Guwahati, Sept. 18: The numbers are frightening, though for the government of Assam and its power department, they are probably just cold statistics: 106 in 2006-2007, 104 in 2007-2008, 148 in 2008-2009, 167 in 2009-2010, 202 in 2010-2011, 145 in 2011-2012 and 205 in 2012-2013. That’s the number, a total of 1,077 “electrical accidents” across Assam since 2006 alone.
According to sources in the power department, “most of these accidents would have been deaths as these figures come to the government for payment of compensation to the next of kin”. “People who are just hurt rarely file compensation claims,” a source said. The number of people involved in such accidents is rising by the day, with the power department having turned, by all accounts, “a blind eye” towards the problem. “Also most fatalities involve common people and not power department workers who are trained,” another source said.
The situation in the electricity distribution system in Assam is grim as far as safety standards and measures are concerned. In Guwahati alone, three persons have died of electrocution since May this year. First, a woman who stepped on a pipe that carried a leaky wire across a footpath, then a mentally challenged person climbed an electric pole and touched a live wire and third, a man who died after he touched an advertising pole built on the road divider. Barring the second case where the power department could have done little, the other two could have been averted had the department simply gone by the safety book it is meant to follow.
It was not as if the department hadn’t been told of how it was playing with the lives of Assam’s citizens. A series of letters written by the chief electrical inspector-cum-adviser to the principal secretary of the power department, the chief general manager (distribution), Assam Power Distribution Company Limited (APDCL) and the chief manager, Lower Assam Electricity Distribution Company Ltd, copies of which are with The Telegraph, constantly over a span of five years, kept the department informed on how dangerous the situation had become. (See chart)
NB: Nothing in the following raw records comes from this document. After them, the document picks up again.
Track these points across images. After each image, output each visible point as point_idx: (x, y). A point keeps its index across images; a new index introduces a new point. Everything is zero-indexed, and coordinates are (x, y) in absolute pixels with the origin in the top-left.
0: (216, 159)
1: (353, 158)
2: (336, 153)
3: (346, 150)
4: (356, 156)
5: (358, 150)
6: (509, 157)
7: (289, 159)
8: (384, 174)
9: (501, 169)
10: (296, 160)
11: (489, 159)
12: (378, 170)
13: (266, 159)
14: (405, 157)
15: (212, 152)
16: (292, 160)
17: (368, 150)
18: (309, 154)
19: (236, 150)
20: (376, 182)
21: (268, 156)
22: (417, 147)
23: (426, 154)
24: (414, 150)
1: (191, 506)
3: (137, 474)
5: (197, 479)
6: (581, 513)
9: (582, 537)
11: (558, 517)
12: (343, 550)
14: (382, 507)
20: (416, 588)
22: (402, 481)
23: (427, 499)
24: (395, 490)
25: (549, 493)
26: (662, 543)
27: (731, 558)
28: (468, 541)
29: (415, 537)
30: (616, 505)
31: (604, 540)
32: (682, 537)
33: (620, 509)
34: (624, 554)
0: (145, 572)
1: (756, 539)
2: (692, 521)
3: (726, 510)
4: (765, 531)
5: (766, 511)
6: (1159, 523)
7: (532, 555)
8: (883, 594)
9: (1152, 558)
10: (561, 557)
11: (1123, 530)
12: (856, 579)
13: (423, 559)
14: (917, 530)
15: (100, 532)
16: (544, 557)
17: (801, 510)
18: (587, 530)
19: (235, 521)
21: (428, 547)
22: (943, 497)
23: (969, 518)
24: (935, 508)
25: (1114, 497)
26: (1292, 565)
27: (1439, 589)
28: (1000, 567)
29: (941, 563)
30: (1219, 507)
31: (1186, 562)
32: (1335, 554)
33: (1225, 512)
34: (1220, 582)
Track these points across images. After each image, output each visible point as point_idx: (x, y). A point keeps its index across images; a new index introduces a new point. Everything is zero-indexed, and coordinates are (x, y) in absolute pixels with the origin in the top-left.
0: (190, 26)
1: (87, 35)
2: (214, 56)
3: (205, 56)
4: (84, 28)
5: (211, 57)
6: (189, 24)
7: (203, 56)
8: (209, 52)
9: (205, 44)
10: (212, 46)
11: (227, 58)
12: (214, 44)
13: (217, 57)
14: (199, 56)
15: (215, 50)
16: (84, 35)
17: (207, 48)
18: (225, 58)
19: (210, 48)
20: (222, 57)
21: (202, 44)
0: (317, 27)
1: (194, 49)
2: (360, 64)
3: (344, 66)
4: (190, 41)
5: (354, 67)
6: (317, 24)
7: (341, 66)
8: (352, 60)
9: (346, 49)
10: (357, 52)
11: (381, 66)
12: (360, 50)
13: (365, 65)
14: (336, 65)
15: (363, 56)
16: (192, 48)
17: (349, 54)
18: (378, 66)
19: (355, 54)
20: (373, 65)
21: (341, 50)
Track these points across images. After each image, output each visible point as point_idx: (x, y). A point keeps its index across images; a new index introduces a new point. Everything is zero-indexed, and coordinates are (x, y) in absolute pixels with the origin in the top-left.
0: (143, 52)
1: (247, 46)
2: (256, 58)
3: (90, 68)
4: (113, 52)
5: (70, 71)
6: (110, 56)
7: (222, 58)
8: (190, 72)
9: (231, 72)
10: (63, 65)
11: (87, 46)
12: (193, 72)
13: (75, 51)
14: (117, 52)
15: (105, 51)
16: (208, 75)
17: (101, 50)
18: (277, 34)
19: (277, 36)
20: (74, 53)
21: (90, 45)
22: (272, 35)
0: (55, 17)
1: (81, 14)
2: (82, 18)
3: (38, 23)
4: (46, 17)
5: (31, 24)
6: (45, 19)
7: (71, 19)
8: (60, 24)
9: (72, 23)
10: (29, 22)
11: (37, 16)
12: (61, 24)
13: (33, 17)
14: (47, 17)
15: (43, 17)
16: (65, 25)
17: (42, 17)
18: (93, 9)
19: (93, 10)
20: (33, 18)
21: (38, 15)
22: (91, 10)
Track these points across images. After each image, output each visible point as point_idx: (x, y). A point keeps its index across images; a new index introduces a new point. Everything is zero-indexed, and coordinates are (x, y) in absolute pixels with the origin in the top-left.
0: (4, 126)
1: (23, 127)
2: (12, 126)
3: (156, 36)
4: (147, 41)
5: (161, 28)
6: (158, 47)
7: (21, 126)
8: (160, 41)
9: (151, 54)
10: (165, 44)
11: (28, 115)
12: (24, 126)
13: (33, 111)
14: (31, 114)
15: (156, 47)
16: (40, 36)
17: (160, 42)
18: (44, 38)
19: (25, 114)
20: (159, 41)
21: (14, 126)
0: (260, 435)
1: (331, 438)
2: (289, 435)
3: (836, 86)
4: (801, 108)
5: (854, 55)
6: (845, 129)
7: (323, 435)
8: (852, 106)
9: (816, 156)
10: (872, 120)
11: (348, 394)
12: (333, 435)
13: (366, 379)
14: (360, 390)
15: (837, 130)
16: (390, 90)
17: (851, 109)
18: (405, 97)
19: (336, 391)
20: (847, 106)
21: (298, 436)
The letter written on May 23 last year to the principal secretary says, “Most of the accidents reported to have occurred at supplier’s installation, while a few at consumer’s installation (sic)”. “Notably, the number of accidents occurring due to snapping of conductor (read cables) is highest amongst other causes (sic),” the letter accessed from Dispur said.
“The main causes of most accidents are similar in nature, which can be controlled by adopting required safety guidelines/measures as provided in the Central Electricity Authority (measures relating to safety and electric supply) Regulation 2010,” the letter goes on to say. In other words, the power department knew all along what it had to do to keep the people of the state safe but simply did not.
As the letter comments towards the end: “Massive reform works undertaken by ASEB/its successor companies in recent years also could not curb rising trend of occurrences of electrical accidents in the state.” The letter then states, in bone-chilling detail, the number of people killed from 2007 to 2010 in “electrical accidents”, along with a break-up of what caused the accidents. The total number of accidents stands at 727, which are mostly deaths, according to sources. Of these, snapping of conductor (overhead cables), marked bold in the letter, had resulted in 274 accidents. The remaining were classified under accidental contact with live wire, electric wire/equipment, violation/neglect of safety measures/lack of supervision, inadequate/lack of maintenance and unauthorised work (which amounted to 53 accidents) and in 2009-2010, five cases were attributed to “any other reason”.
The September 16 edition of The Telegraph had carried a report on how a survey conducted by the chief electrical inspector in June this year had drawn the “immediate attention of APDCL to rectify the defects in almost in all its distribution sub-stations and networks without further delay to ensure public safety.”
However, the concern of the authorities for the lives of citizens seems to exist only in letters, with no one really then willing to act on them.